Watching her panic last night had been too much. Killing Simon hadn’t been enough. I needed her brothers. The fucking reason she’d gone through that in the first place. I would destroy them. If only to shield her from the knowledge. So she didn’t have to suffer any more than she already was.

I didn’t bother with taping my knuckles. The only preparation I did was taking off my shirt. The chains of the punching bag rattled as my blow connected. Years of abuse and scar tissue made it so my hand didn’t hurt.

That wouldn’t do. I needed the pain. Needed to feel something.

I’d rather feel pleasure. See Violet moaning beneath me, but that wasn’t going to be possible. Not until I rid myself of the image of her cowering from us.
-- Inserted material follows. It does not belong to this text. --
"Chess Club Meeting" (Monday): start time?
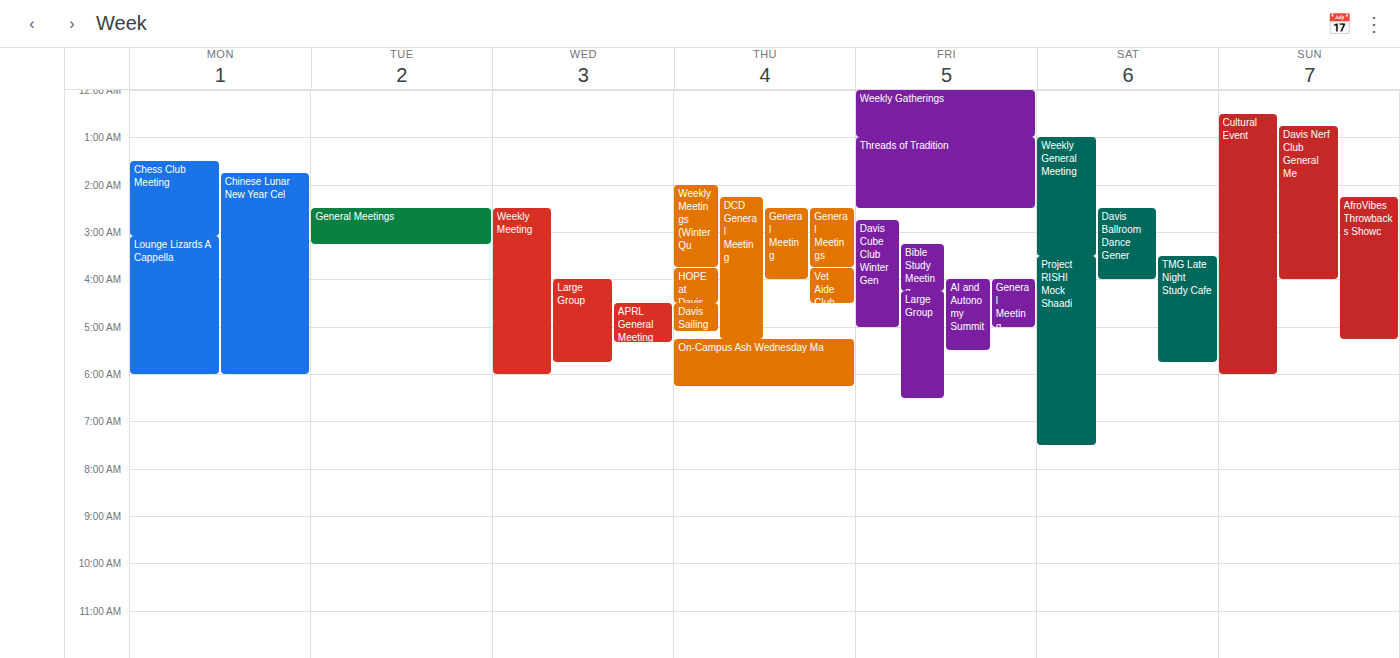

I hit the bag again and again, picturing her enemies at first. But then the monsters changed, as they always did. Soon I was trying to kill my own demons again. Ones that were long buried.

I kept going until there was nothing left of them. Until my skin split. Until the blood was running between my fingers. I coated the fabric in its rust color, pretending it was theirs and not mine.

“Maverick.” The breath heaved in my lungs as I wrapped an arm around the bag to still it. Her voice was the only thing that could’ve stopped me, but I wasn’t ready to see her. Afraid of what would be behind her gaze.

“Did you need something, belladonna?” My forehead rested against the punching bag as I waited. My heart beat loud in my ears, reminding me, however impossible, I’d survived.

“I j-just wanted to apologize again.” Her stuttered inhale cut across my chest. My head whipped up to look at her, but she was staring down at her feet. She pressed onto her toes before falling back again in a nervous movement. “I overreacted. It was stupid. I should be healed by—.”

I couldn’t bear to listen to her say sorry for something that wasn’t her fault. Something she couldn’t control. In two seconds, I closed the distance between us. She gasped as I wrapped her in my arms, unable to stay away any longer.

“The only thing you have to apologize for is not telling us sooner.” I smoothed my hand over her hair as I brought her head to my chest. How could she still be so soft after everything they’d done to try to break her? “The safe word is there to protect you. We would’ve stopped if you’d used it.”

“I forgot.” She melted into me, letting me hold her up. I wanted to preserve her sweetness. Make sure they couldn’t ruin it like I’d been ruined.

“What triggered you? We don’t want to hurt you again.”